What’s the one strategic decision every real estate investor should make in 2025? To summarize it in a single phrase: stick with single-family investments. That’s the short answer. The longer answer is that some areas of the country are doing better than others. In 2025, it’s also true that mid-sized cities are where the majority of hot rental markets are located.
Single-family Is King
That’s the short version. Single-family is still the preferred form of housing for American renters in 2025. According to the latest Zillow Rental Market report [1], ”Single-family rent growth remains strong as elevated mortgage rates keep potential buyers out of the sales market.”
As the report makes clear, rent growth remains strong across the country largely because the economy is strong and the labor market is robust. In other words, most people have jobs and are not doing too badly financially. At the same time, housing is too expensive for a lot of those people to be able to become homeowners.
The result is that you have people who have a stable income and the desire to live comfortably. They’re just not quite there yet in terms of buying a home. And what’s the next best thing to owning a family home? Renting one. A single-family rental provides the closest experience to homeownership without actually owning the house. It’s more spacious and private than an apartment in a multi-family unit.
Besides, single-family units are seen as providing better value for money. According to recent data [2], most renters don’t want the ”luxury” amenities offered by many newly-built apartment units. What they want is affordable rent, enough space, and the ability to keep a pet instead of a fancy gym or ping-pong table.
This is good news for those new to real estate investing. You don’t have to invest in a ”luxury” apartment. Instead, look for a spacious property in overall good condition that will offer your tenants a more comfortable, private living arrangement.
Mid-sized Cities Are a Safer Bet
Anyone whose wealth management strategy involves real estate investing should focus their efforts on mid-sized metro areas like Cleveland, St Louis, and Indianapolis. The reason? They’re not the most glamorous cities, but they’re good-enough cities with bustling amenities and, most importantly, healthy labor markets.
Rents are the most competitive in urban areas that can offer the best ratio of well-paid employment to living space. Most renters in 2025 don’t want New York or LA; they want somewhere smaller and friendlier, like Charlotte, NC, or Columbus, OH. Mid-sized cities also allow renters the chance to live ”near an abundance of outdoor space, where they have access to arts and cultural venues, some nightlife and less traffic.” [3]

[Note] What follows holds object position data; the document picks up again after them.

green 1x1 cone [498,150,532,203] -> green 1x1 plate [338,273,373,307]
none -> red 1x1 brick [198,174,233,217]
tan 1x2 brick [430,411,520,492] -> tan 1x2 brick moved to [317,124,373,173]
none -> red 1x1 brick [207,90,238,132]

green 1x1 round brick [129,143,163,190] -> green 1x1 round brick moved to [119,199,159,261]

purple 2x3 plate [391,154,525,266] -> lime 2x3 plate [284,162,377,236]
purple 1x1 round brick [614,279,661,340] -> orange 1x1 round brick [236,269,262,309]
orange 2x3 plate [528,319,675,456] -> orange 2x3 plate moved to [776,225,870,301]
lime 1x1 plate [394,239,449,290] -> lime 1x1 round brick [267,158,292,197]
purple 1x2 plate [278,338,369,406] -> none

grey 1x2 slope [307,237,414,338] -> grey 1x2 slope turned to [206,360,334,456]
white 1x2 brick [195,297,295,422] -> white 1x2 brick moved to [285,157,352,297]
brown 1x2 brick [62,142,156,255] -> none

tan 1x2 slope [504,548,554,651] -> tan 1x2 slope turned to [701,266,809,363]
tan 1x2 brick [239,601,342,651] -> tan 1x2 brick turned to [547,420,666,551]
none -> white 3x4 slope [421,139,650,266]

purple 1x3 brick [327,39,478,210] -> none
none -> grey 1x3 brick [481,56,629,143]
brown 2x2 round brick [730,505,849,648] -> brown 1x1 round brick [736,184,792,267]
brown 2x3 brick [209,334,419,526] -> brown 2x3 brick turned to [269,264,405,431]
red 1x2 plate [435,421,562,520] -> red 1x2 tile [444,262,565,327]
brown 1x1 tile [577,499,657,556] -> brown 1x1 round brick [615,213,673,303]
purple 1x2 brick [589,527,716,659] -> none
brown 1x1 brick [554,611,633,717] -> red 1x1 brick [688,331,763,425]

An Informed Approach to Fractional Real Estate
When choosing your investment opportunities, for example, in fractional real estate, keep the ongoing renters’ preference for smaller metros in mind. They’re perceived as less expensive and more attractive than the largest cities. You don’t have to automatically discard multifamily investment opportunities in these locations, but you likely will get better ROIs out of single-family homes, given that they’re still the first choice of housing type for the majority of renters.